April is de maand waarin de asperge haar intrede doet. Voor de asperges “uit volle grond” wachten we nog een paar dagen, traditioneel kan je ze kopen vanaf de derde donderdag van april. Ondertussen geniet u van zij die onder kassen zijn geteeld.
De asperge is al lang bekend als groente en als geneeskrachtig kruid. De eerste sporen ervan vinden we terug in Egypte, waar die worden afgebeeld in de pyramide van Sakkara (3000 v. Chr.). We danken de naam aan de Oude Grieken. Zij noemden de plant Asparagos - de niet bezaaide - wellicht omdat de plant in het wild voorkwam. De Romeinen beschouwden de asperge als één van de meest verfijnde groenten.
In de Middeleeuwen was de plant vooral in de kloosters gekweekt voor medicinale doeleinden.
Bovenop de medicinale doeleinden, roemden verschillende historische personages zoals Caesar en Madame de Pompadour de libido-verhogende werking van de asperge. Ook de vertellingen van duizend-en-een nachten beschrijven deze specifieke eigenschap van de groente. Uit onderzoek blijkt dat de hoge concentratie van foliumzuur hiervoor verantwoordelijk is.
Over de loop der jaren werden verschillende variëteiten van de asperge gekweekt binnen de familie van de Asparagus Officinalis - de gewone asperge. Vanaf de 18de eeuw worden de Argenteuil - een lange fijne variant - en nadien de Gewone Hollandse de dominante variëteiten in Europa. Momenteel kent de Argenteuil nog veel bijval in Frankrijk.

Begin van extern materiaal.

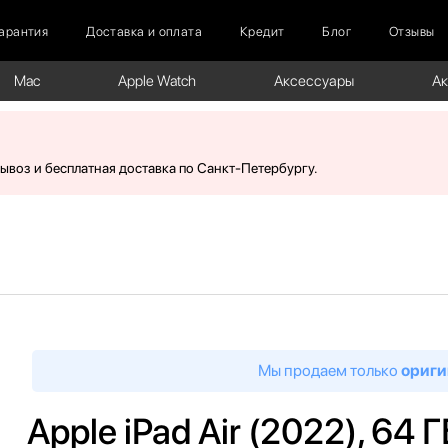
арантия
Доставка и оплата
Кредит
Блог
Отзывы
Mac
Apple Watch
Аксессуары
А
вывоз и бесплатная доставка по Санкт-Петербургу.
Мы продаем только
ориги
Apple iPad Air (2022), 64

De asperge breekt echt door sinds een vijftigtal jaren dankzij de ontwikkeling van dikkere variëteiten. Stelselmatig worden de oudere variëteiten vervangen door de Grolim. Deze variëteit is dikker en zwaarder waardoor iets minder werk moet worden verricht dan bij de dunnere variëtieiten.
Naast de gewone asperge bestaan nog een aantal andere families in de natuur. De bosasperge is bijvoorbeeld een heel gesmaakte groente die je langs de Middellandse Zee vindt.
Asperges vind je in 3 kleuren: wit, paars en groen. Ongeacht de variëteit van de asperge, de verkleuring van de asperge wordt bekomen door de teeltwijze ervan.
Witte asperges hebben het zonlicht niet gezien vooraleer ze werden “gestoken”. Om hen wit te houden wordt de bodem opgehoogd, zodat de stengel ondergronds blijft wanneer die de weg naar de zon zoekt.
De kopjes van de violette asperges zijn onder invloed van het zonlicht verkleurd. Hun smaak is fruitiger en bitterder. Groene asperges hebben buiten de grond gegroeid. De groene kleur danken zij aan de vorming van chlorofyl - zoals ook het blad van een boom zijn groene kleur krijgt.
Je vindt 3 kalibers of kwaliteitsklassen voor de asperges: A (dikte 16 tot 20mm), AA (20-28 mm) en AAA ( meer dan 28mm). Het AA kaliber wordt als de beste, meest smaakvolle en evenwichtige beschouwd.
De beste asperges zijn recht en hebben een gesloten, niet verkleurde kop. Let vooral op de voet van de asperge: die mag niet droog zijn en geen scheuren vertonen. Heel verse asperges zijn broos en breken gemakkelijk. Hun sap proeft eerder zoet dan bitter. Wrijf je 2 verse asperges tegen elkaar, dan hoor je ze piepen!
Asperges moeten gepeld worden. Je houdt de stengel vast en met een dunsnijder pel je ze. Hoe verser de asperge, hoe dunner de schil. Nadat je ze hebt gepeld breek je de voet van de asperge.
Koken doe je ofwel in stoom ofwel in kokend water. Hou de bussel rechtop (eventueel door de stengels samen te binden) en zorg ervoor dat de kopjes buiten het water worden gehouden. Zo behouden ze hun smaak.
Om de asperges mooi wit te houden voeg je wat bloem en citroen aan het water toe. Na 15 minuten zijn ze gaar.
De klassieke afwerkingen zijn de asperges op Vlaamse wijze - met een geprakt ei en gesmolten boter - of die met een mousseline saus. Met een scheut kwaliteits-olijfolie versterk je de bitter-fris-grassige aroma's van parfums.